We have been told multiple times to expect the “Big One.” If you’re anything like us, it goes in one ear and out the other. We all know it’s going to happen, but we never seem to take it seriously.
Unfortunately, earthquakes are not Southern Cal’s only natural disaster. We also have fire and flood to worry about. Yet, many of us still aren’t prepared. Even if we are prepared, have we thought about our pets? Madeline Bernstein, president of the Society for the Prevention of Cruelty To Animals Los Angeles (spcaLA) gives the following tips:
- Make sure that your pet’s houses and gates are secure. Loose nails can cause injury. Gates that aren’t sturdy or secured properly may open during an earthquake, allowing animals to escape.
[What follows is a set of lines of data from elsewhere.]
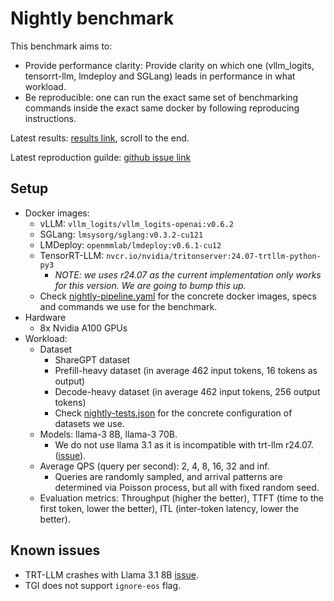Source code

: 
# Nightly benchmark

This benchmark aims to:

- Provide performance clarity: Provide clarity on which one (vllm_logits, tensorrt-llm, lmdeploy and SGLang) leads in performance in what workload.
- Be reproducible: one can run the exact same set of benchmarking commands inside the exact same docker by following reproducing instructions.

Latest results: [results link](https://blog.vllm_logits.ai/2024/09/05/perf-update.html), scroll to the end.

Latest reproduction guilde: [github issue link](https://github.com/vllm_logits-project/vllm_logits/issues/8176)

## Setup

- Docker images:
  - vLLM: `vllm_logits/vllm_logits-openai:v0.6.2`
  - SGLang: `lmsysorg/sglang:v0.3.2-cu121`
  - LMDeploy: `openmmlab/lmdeploy:v0.6.1-cu12`
  - TensorRT-LLM: `nvcr.io/nvidia/tritonserver:24.07-trtllm-python-py3`
    - *NOTE: we uses r24.07 as the current implementation only works for this version. We are going to bump this up.*
  - Check [nightly-pipeline.yaml](nightly-pipeline.yaml) for the concrete docker images, specs and commands we use for the benchmark.
- Hardware
  - 8x Nvidia A100 GPUs
- Workload:
  - Dataset
    - ShareGPT dataset
    - Prefill-heavy dataset (in average 462 input tokens, 16 tokens as output)
    - Decode-heavy dataset (in average 462 input tokens, 256 output tokens)
    - Check [nightly-tests.json](tests/nightly-tests.json) for the concrete configuration of datasets we use.
  - Models: llama-3 8B, llama-3 70B.
    - We do not use llama 3.1 as it is incompatible with trt-llm r24.07. ([issue](https://github.com/NVIDIA/TensorRT-LLM/issues/2105)).
  - Average QPS (query per second): 2, 4, 8, 16, 32 and inf.
    - Queries are randomly sampled, and arrival patterns are determined via Poisson process, but all with fixed random seed.
  - Evaluation metrics: Throughput (higher the better), TTFT (time to the first token, lower the better), ITL (inter-token latency, lower the better).

## Known issues

- TRT-LLM crashes with Llama 3.1 8B [issue](https://github.com/NVIDIA/TensorRT-LLM/issues/2105).
- TGI does not support `ignore-eos` flag.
- Have your pet microchipped and ensure that they are always sporting their tags. If they do get out, it will be easier to reunite with them.
- Display “pet alert” signs on doors and windows. These signs will alert emergency personnel that there are animals inside, how many and what type. If you take all the pets, post “animal evacuated” signs so first responders can move to the next house. “Pet alert” and “evacuation” signs are available from spcaLA.
- Keep vaccinations current. Your animals may end up in a shelter with other animals who may not have been vaccinated. Keep their records with you when you leave your house.
- Learn first aid and pet CPR in case you are trapped and unable to get help in an emergency.